» **Activity**
Across the listing below, count the lines containing "maximum". Give nothing but the number.

» **Source material**

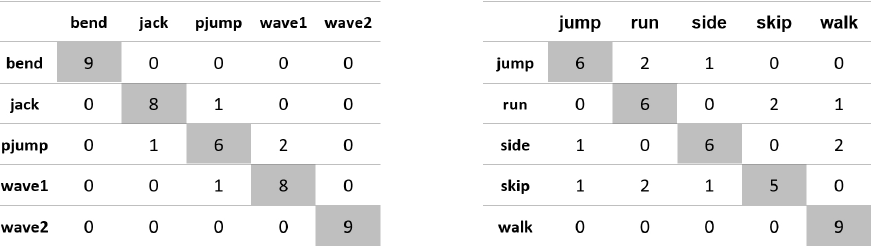
Figure A7. Confusion matrices for the experiment using the ‘lower-occlusion’ database, longerMBR and Euclidean distance.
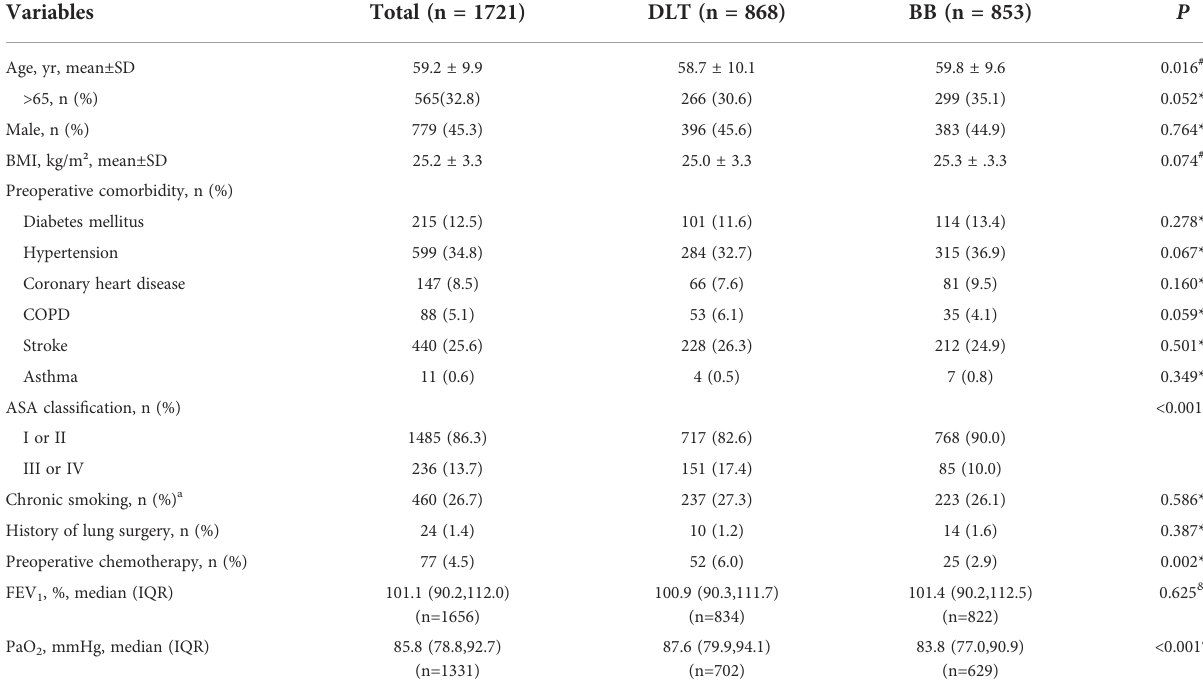
TABLE 1 Baseline and preoperative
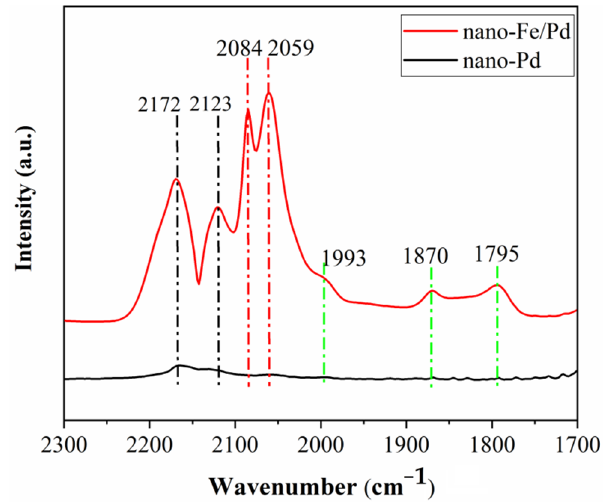
Figure 12. IR spectra of CO adsorbed on nanocatalyst.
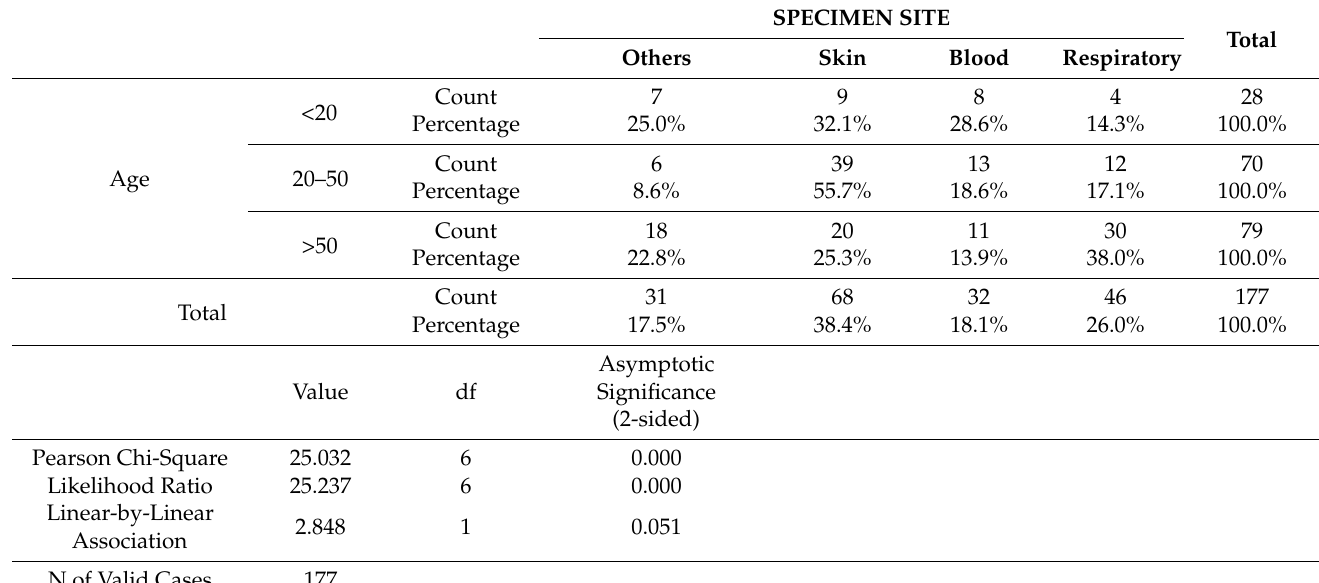
Table 2. Frequency of Staphylococcus aureus isolate from skin and other organs among different age-groups of patients in Ha’il region, Saudi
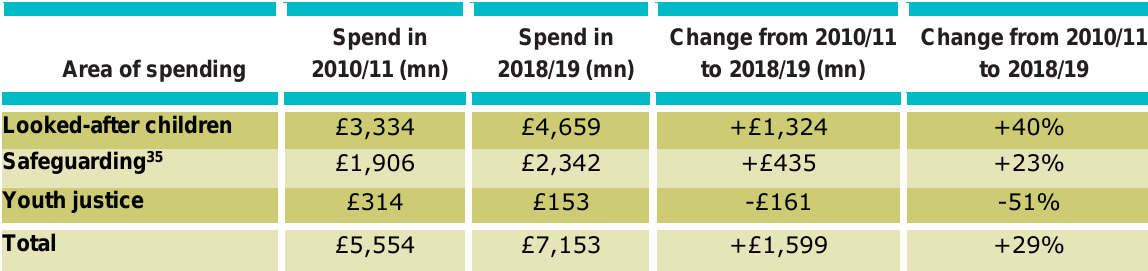
Table 6: Local authority spend on late intervention services in real terms 34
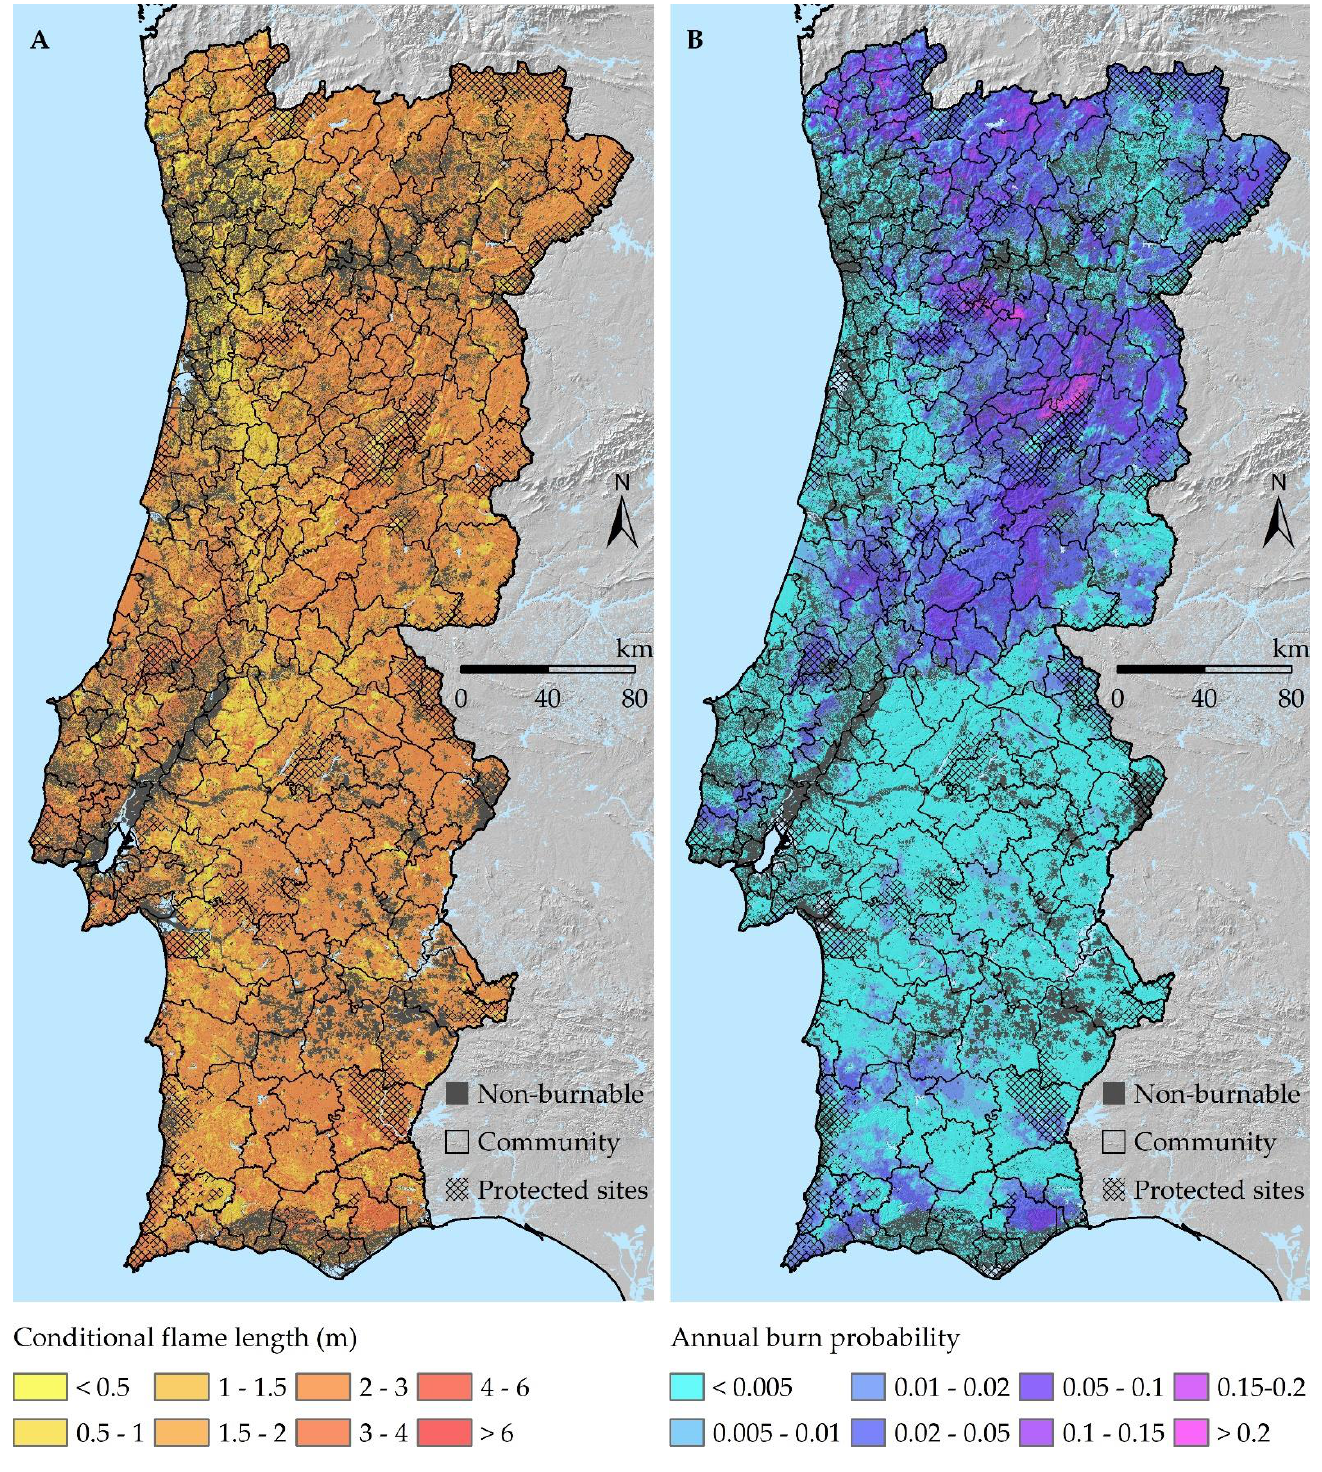
Figure 2. Modeled wildfire intensity ( A ) and likelihood ( B ) in Portugal. We modeled a burned area equivalent to 10,000 years at 100 m resolution with the MTT algorithm as implemented in the FConstMTT command line fire spread and behavior modeling program. The fire ignitions were distributed based on large fire ignition density (Figure 1A). We assumed extreme weather conditions to model fire spread and behavior (Table 1).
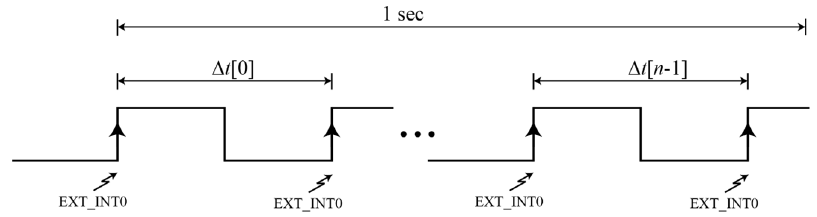
Figure 14. Events handled by the microcontroller for power-consumption estimation. A picture showing the developed smart-meter module is presented in Figure 15. The measurement board is mounted in the box with the plug on the back and the socket on the front face. The minimum, maximum, and current average are displayed next to the graphical representation of the load profile when the trace mode is activated (the sampling time is one second).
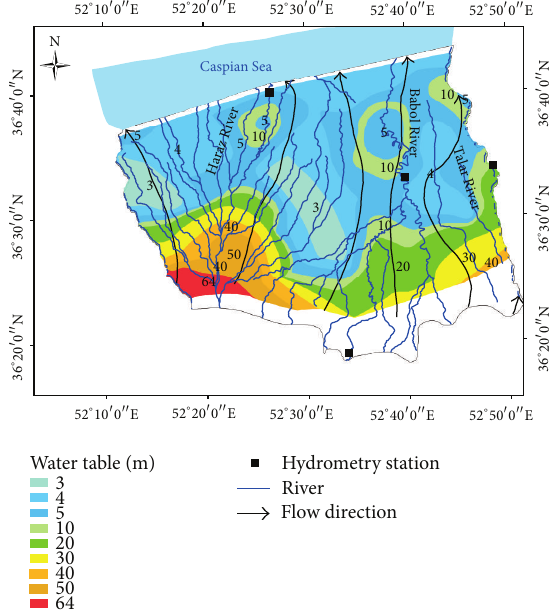
Figure 2: Schematic map of groundwater table in the study area. (Figure 2). The hydraulic gradient varies from 10 per thou- sand in the southern area to 0.5 per thousand in the coastal plain of the Caspian Sea [26]. There are around 61,496 shallow and 6,634 deep wells on the Amol-Babol Plain. The water abstraction from the plain aquifer was about 390 million m 3 for agricultural activities and around 44 million m 3 for drink- ing purposes, during the 2008 to 2009 period [26]. The total abstraction of groundwater was 507 million m 3 through the wells, springs, and quants, of which 342 million m 3 (around 94%) was discharged from wells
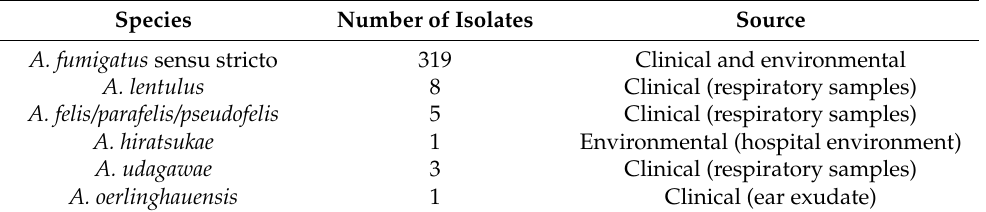
Table 3. Aspergillus species from Fumigati section collected in the period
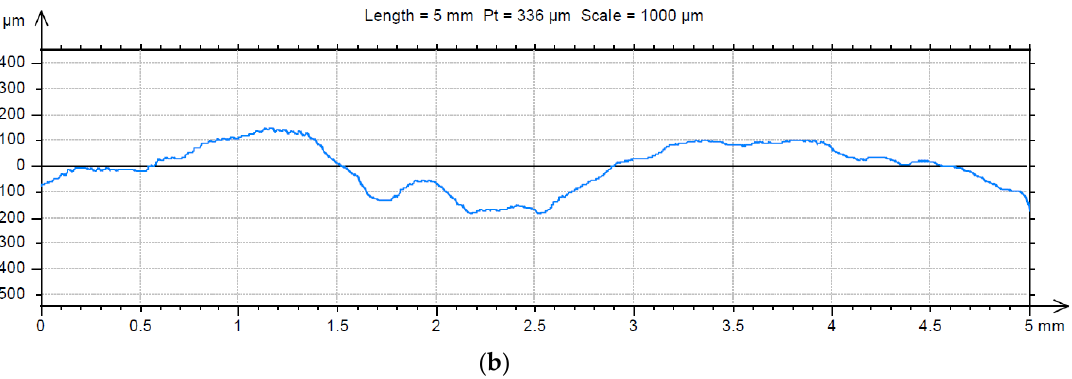
Figure 5. Representative profile lines for the reference material (galvanized steel) ( a ) and biofilm coated material ( b ).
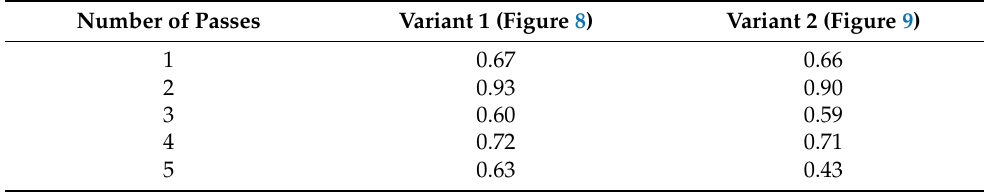
Table 1. Values of standard deviation.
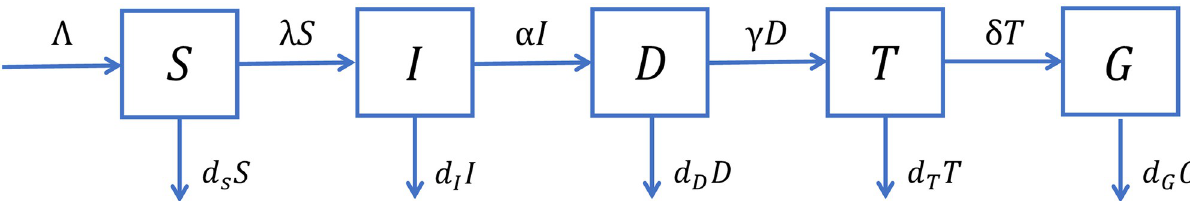
Fig 1. Schematic diagram of the model. Five classes of individuals: Susceptible individuals ( S ), HIV-infected but not yet diagnosed ( I ), diagnosed HIV cases but not yet initiated ART ( D ), initiated ART ( T ), dropped out of ART ( G ). ART: Antiretroviral treatment. https://doi.org/10.1371/journal.pone.0270525.g001 Table 2. List of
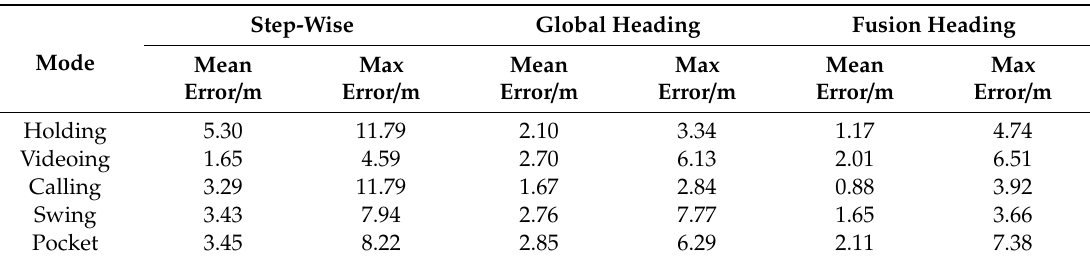
Table 5. Mean and maximum comparison of the position errors for di ff erent heading estimation methods in five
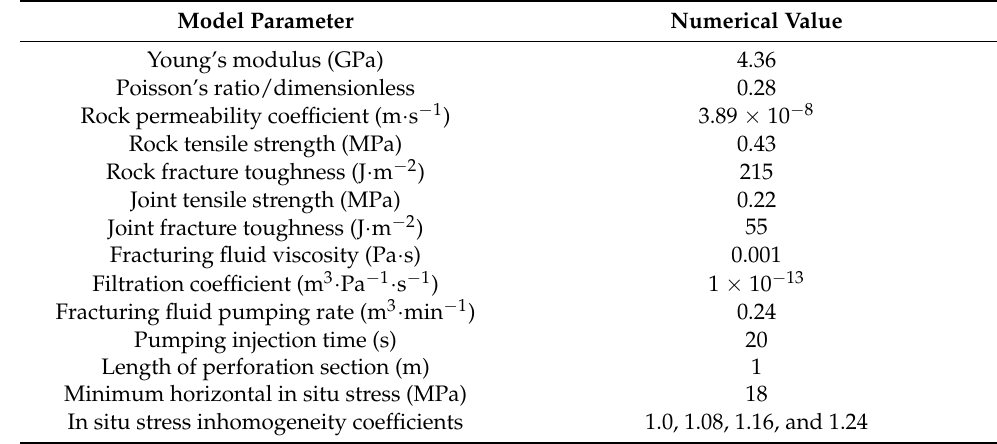
Figure 8. Probability distribution and fitting curve of the rock mechanics parameters in the coalbed methane. ( a ) Elastic modulus, ( b ) Poisson’s ratio. Table 2. Staged fracturing geometric model parameters of CBM reservoirs.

» **Answer for the task**
2